The fort at Peshawar

March 1858 saw William Fullam moved to Jullundur, Punjab, where he was to remain until the end of his tour of duty in India, except for six months in Kasauli, Himachal Pradesh.

In April 1860 though, William was onboard ship again, this time heading for China. 35 days later the regiment arrived at Canton, just after the end of the Second Opium War.

The regiment was then shipped "home" to Dublin. William was paid for 152 days at sea on 22 May 1861. The next year saw William spending a serious amount of time - 180 days - in hospital. In one quarter, he spent 88 days there.

William's remaining time in the Army was spent in less dangerous places. Aldershot, Portland, Gosport and Portsmouth all had visits from the 87th Regiment. Eventually, having served 15 years, William Fullam was discharged free, with a 5/- allowance and a 10/- ticket to Dublin in his pocket.

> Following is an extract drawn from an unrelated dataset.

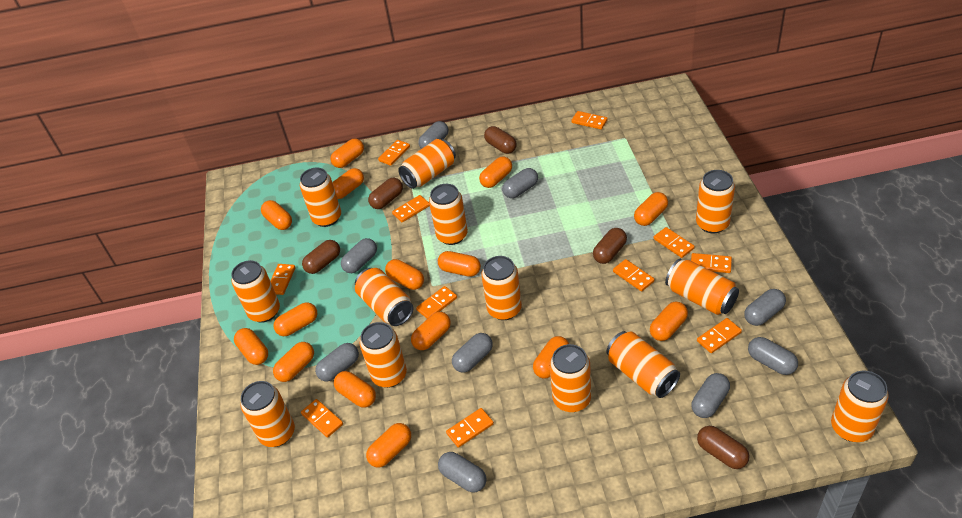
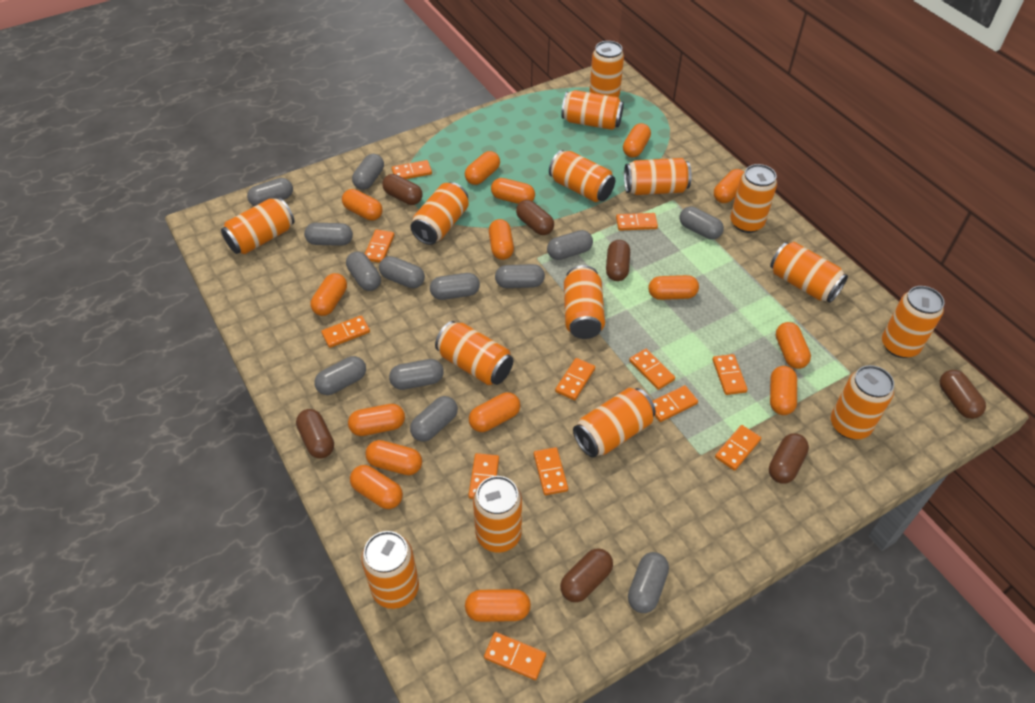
brown capsule: [302,240,340,274] [368,178,403,209] [484,126,517,154] [593,228,627,264] [697,426,749,469] = 5 -> [296,409,334,459] [382,174,423,205] [516,200,554,235] [560,548,613,602] [606,240,630,281] [769,433,809,484] [940,370,986,419] = 7
grey capsule: [315,343,359,382] [341,238,377,273] [418,121,448,149] [438,452,486,492] [452,333,493,373] [502,168,538,198] [691,373,730,418] [744,289,786,326] [748,337,798,375] = 9 -> [247,178,293,206] [304,223,353,246] [314,356,366,395] [346,251,381,291] [352,154,384,190] [379,256,425,288] [389,359,444,390] [410,396,458,442] [430,273,480,300] [495,264,545,288] [547,230,593,260] [628,552,669,613] [679,206,724,240] = 13
orange can: [231,260,280,323] [241,381,295,447] [300,168,341,227] [355,268,413,326] [360,322,407,388] [398,139,456,189] [429,184,468,245] [481,256,522,320] [550,344,591,412] [606,331,680,398] [665,259,739,315] [696,170,735,233] [831,371,889,442] = 13 -> [221,197,295,254] [361,531,419,609] [410,182,469,245] [435,321,513,385] [473,476,522,553] [549,150,615,202] [561,90,624,130] [564,265,605,339] [573,388,656,458] [589,41,624,97] [624,158,692,195] [730,164,777,233] [770,242,848,303] [831,365,894,439] [882,286,945,358] = 15
orange domino: [270,264,296,295] [301,399,343,438] [378,140,410,166] [392,195,430,222] [416,286,457,319] [446,408,494,448] [571,111,608,130] [613,259,655,292] [654,227,695,258] [691,253,732,273] [697,318,742,353] = 11 -> [321,315,370,348] [365,230,394,263] [392,160,432,179] [468,453,499,499] [484,632,546,680] [534,447,568,495] [555,358,595,400] [616,213,658,231] [629,349,675,390] [653,385,698,422] [712,354,748,395] [715,425,761,471] = 12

I don't know whether William used that ticket. The next record of him that I have is his marriage to Eliza Darress in Liverpool in 1867. He is already a mariner, though he may have learned other skills during his army career.

William was not at home when the census came round in 1881 and 1891. In 1881 his wife was in the workhouse and his three children were in Kirkdale Industrial School. By 1891 Emily was in service. Her younger sister Josephine had married, aged 17, in 1889, to James Boyle. Josephine had four children, two of whom died in infancy. Three were born in the Workhouse. The Boyle family seem to be invisible in the censuses after 1891; I think they may have been in Ireland. William junior is even more elusive. I have not yet located him in any census other than 1881. There is not even a birth registration for him.

Which leaves my William. A William Fulham of the right age turns up at the Oswestry workhouse in 1901. He is described as a General Labourer, and born in Ireland. I'm pretty sure it is him. About six weeks after the census, William Fulham died in Oswestry Workhouse of tuberculosis. The death certificate gives his occupation, surprisingly, as Skin Dresser. There is no other William Fulham with that trade in previous censuses, so I wonder if he told stories of skinning tigers for the rulers of the Raj?

Another thing I wonder about. Did William return from his travels with a taste for spicy food, or was it that which put him in hospital?